Apple has posted an essay by Steve Jobs, with his thoughts on music. More specifically, his thoughts on the mounting pressure from Eureopean governments on Apple to open up it’s Fairplay DRM scheme to its competitors, so that consumers could mix and match music stores and music players.
Jobs basically says that Apple will not do that, because it would weaken their ability to keep the DRM unbroken, which would eventually mean contractual breach of their agreement with the 4 big music labels. But don’t take my word for it, read the essay, it’s a very good read.

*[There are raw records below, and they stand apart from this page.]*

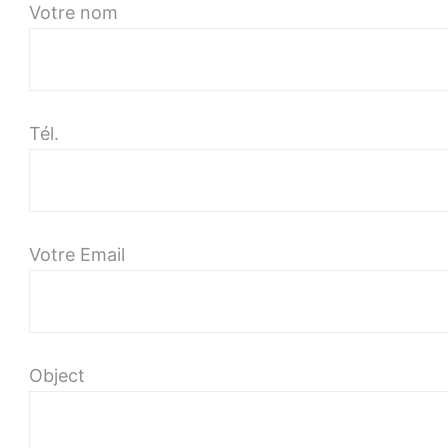
Votre nom
du
20/02/2021
Tél.
Votre Email
Object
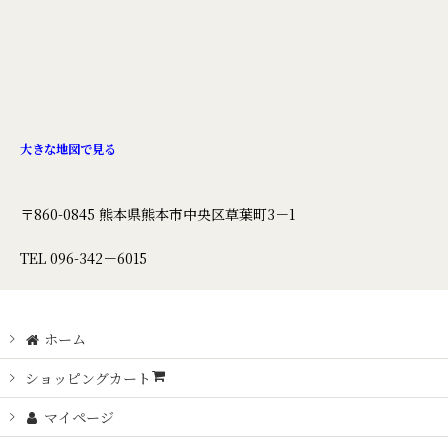
大きな地図で見る
〒860-0845 熊本県熊本市中央区草葉町3－1
TEL 096-342－6015
ホーム
ショッピングカート
マイページ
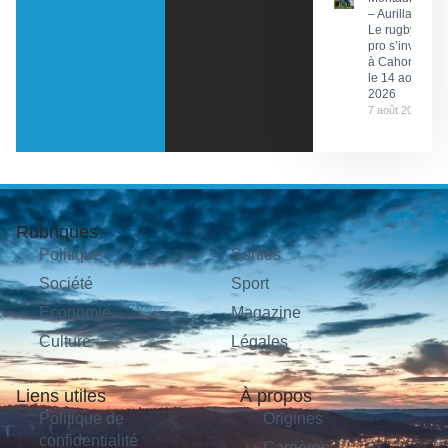
– Aurillac :
Le rugby
pro s’invite
à Cahors
le 14 août
2026
7 août 2026
Rubriques
Politique
Sorties
Société
Sport
Économie
Magazine
Culture
Légales
Liens utiles
À propos
Politique de
Origines
confidentialité
Carrières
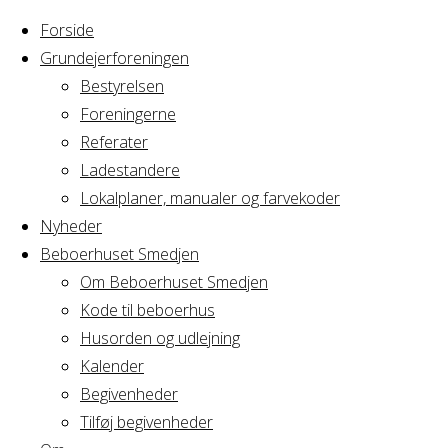
Forside
Grundejerforeningen
Bestyrelsen
Foreningerne
Home
Arrangement
Referater
Navngivningsfest
Ladestandere
Navngivningsfe
Lokalplaner, manualer og farvekoder
Nyheder
Beboerhuset Smedjen
Om Beboerhuset Smedjen
Hvornår
Kode til beboerhus
Husorden og udlejning
Kalender
Begivenheder
16/08/2020
Tilføj begivenheder
10:00 - 20:00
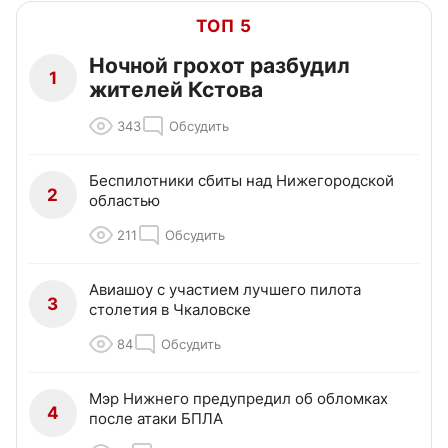
ТОП 5
Ночной грохот разбудил
1
жителей Кстова
343
Обсудить
Беспилотники сбиты над Нижегородской
2
областью
211
Обсудить
Авиашоу с участием лучшего пилота
3
столетия в Чкаловске
84
Обсудить
Мэр Нижнего предупредил об обломках
4
после атаки БПЛА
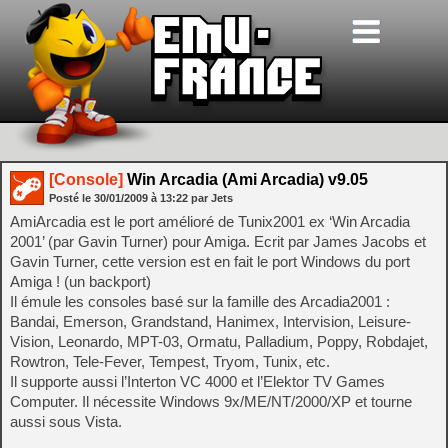
[Console]
Win Arcadia (Ami Arcadia) v9.05
Posté le
30/01/2009
à
13:22
par Jets
AmiArcadia est le port amélioré de Tunix2001 ex ‘Win Arcadia
2001’ (par Gavin Turner) pour Amiga. Ecrit par James Jacobs et
Gavin Turner, cette version est en fait le port Windows du port
Amiga ! (un backport)
Il émule les consoles basé sur la famille des Arcadia2001 :
Bandai, Emerson, Grandstand, Hanimex, Intervision, Leisure-
Vision, Leonardo, MPT-03, Ormatu, Palladium, Poppy, Robdajet,
Rowtron, Tele-Fever, Tempest, Tryom, Tunix, etc.
Il supporte aussi l’Interton VC 4000 et l’Elektor TV Games
Computer. Il nécessite Windows 9x/ME/NT/2000/XP et tourne
aussi sous Vista.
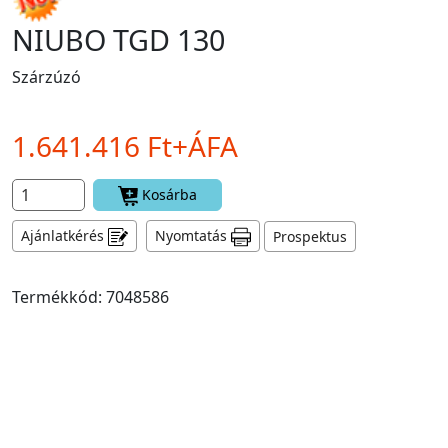
NIUBO TGD 130
Szárzúzó
1.641.416 Ft+ÁFA
Kosárba
Ajánlatkérés
Nyomtatás
Prospektus
Termékkód: 7048586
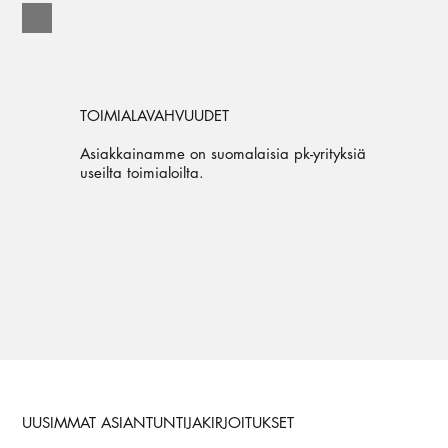
TOIMIALAVAHVUUDET
Asiakkainamme on suomalaisia pk-yrityksiä
useilta toimialoilta.
UUSIMMAT ASIANTUNTIJAKIRJOITUKSET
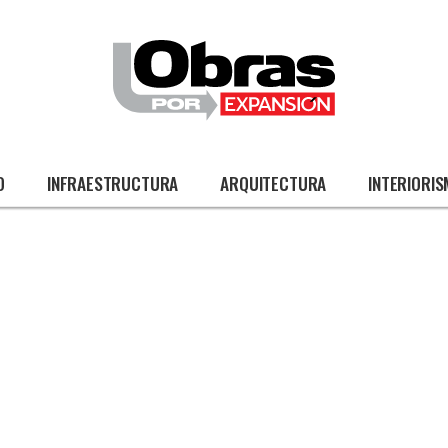
O
INFRAESTRUCTURA
ARQUITECTURA
INTERIORI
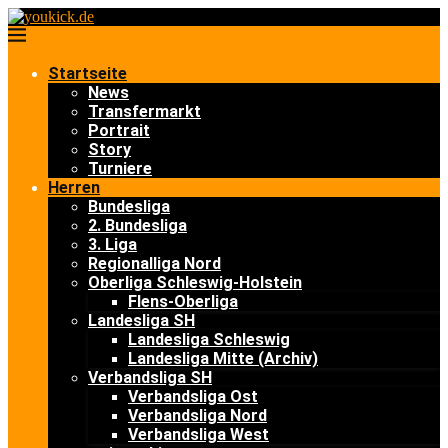
Startseite
News
Transfermarkt
Portrait
Story
Turniere
Herren
Bundesliga
2. Bundesliga
3. Liga
Regionalliga Nord
Oberliga Schleswig-Holstein
Flens-Oberliga
Landesliga SH
Landesliga Schleswig
Landesliga Mitte (Archiv)
Verbandsliga SH
Verbandsliga Ost
Verbandsliga Nord
Verbandsliga West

He then goes on saying that Fairplay is only there because the 4 big labels require it, and that if they would drop the contractual requirement, Apple would get rid of it ‘in a heartbeat’. No DRM would be best for consumers, and would obviously save Apple a lot of money and bad press.
I like his statement. I’m happy that he’s putting public pressure on the big 4 – even though it is probably just to get the European governments off Apple’s back. I want to believe that this is really what he thinks. But I’m a little suspicous. After all, as others have pointed out, some of the independent labels that sell music through the iTunes music store don’t want any DRM, and have asked Apple to remove it from their music. Apple basically said ‘no’. And yet, the podcasts that are available for free through the iTunes music store are MP3 downloads – no DRM at all. Removing DRM from (some) music in the iTunes store should be hardly any work at all – Apple obviously already has the infrastructure in place for that.
So, Mr. Jobs, please put your money where your mouth is. Remove the DRM for the labels that request it. When you do that, I’ll believe you. And applaud you.